SOURCE DOCUMENT:

>>>>

To understand this we have to know how the adder works. We said that the adder simply sums the audio samples present at its inputs, but if one input has no samples then the pipeline will stop, because the adder does not find the samples. We have to guarantee that there are always audio samples at every input of the adder. In fact if a user leave the session without informing the server the pipeline will stop and no RTP packets will be sent. In this case becomes helpful the "on-sender-timeout" signal emitted by the RTPBIN. When this signal is emitted it means that a sender is not sending RTP packets anymore so the callback will remove the elements connect to the relative sender's pad of the RTPBIN. If the pad was connected to a fakesink then it means that it was a non authenticated sender or that it was a user that has already informed the server of its leaving. On the contrary if the pad was connected to a RTPDEPAY then it means that a user has stopped to send packets without inform the server, the server will remove from the list of the participants the user that stopped to send the packets and it will restore the audio conference for the remaining participants.

<<<<

SOURCE MATERIAL:
>>>>

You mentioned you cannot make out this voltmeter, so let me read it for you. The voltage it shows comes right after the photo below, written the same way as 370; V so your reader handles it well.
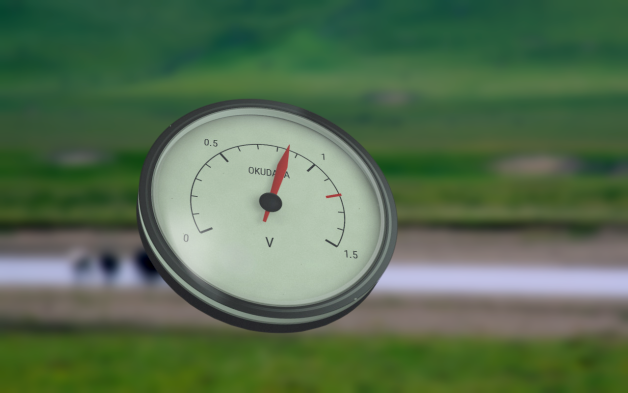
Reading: 0.85; V
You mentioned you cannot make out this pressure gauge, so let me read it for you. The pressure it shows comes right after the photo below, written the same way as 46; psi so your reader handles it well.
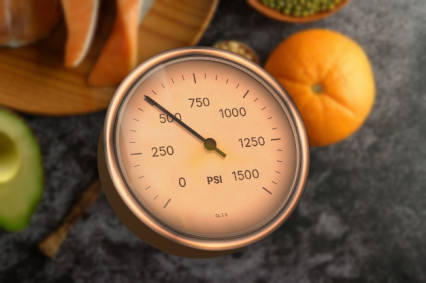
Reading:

<<<<

TASK SET:
1 – In the audio conference server passage, which RTPBIN signal becomes helpful when a user leaves the session without informing the server?
2 – Carry the audio conference server passage forward from its last sentence.
The data has no role in what you are asked to do.

ANSWER SET:
1 – The "on-sender-timeout" signal.

2 –
This complicated procedure could be avoided by using instead of the "adder" the "liveadder" element, this is another element available in the gstreamer libs, and permits to mix together discontinues audio streams. Liveadder does not require to be present audio samples at all of its input, if an input has no samples then the input will simply be ignored and the element will process only the available data without blocking the pipeline. Unfortunately this elements has a dangerous bug, it seems that it does not unref all the memory that it uses, and so use this elements means that the memory usage of the server application will increase indefinitely.
Example of how the Server works
Conclusions
The structure of the server is quite linear and easy to understand, tests over the server application have not show any important bug. The procedure of authentication is not essential for the basic operation of the program but it has been made to ensure a sort of minimal level of security to the application. The server is a terminal application without GUI, the application notifies in the terminal all the action done, authentication request, state of the pipeline...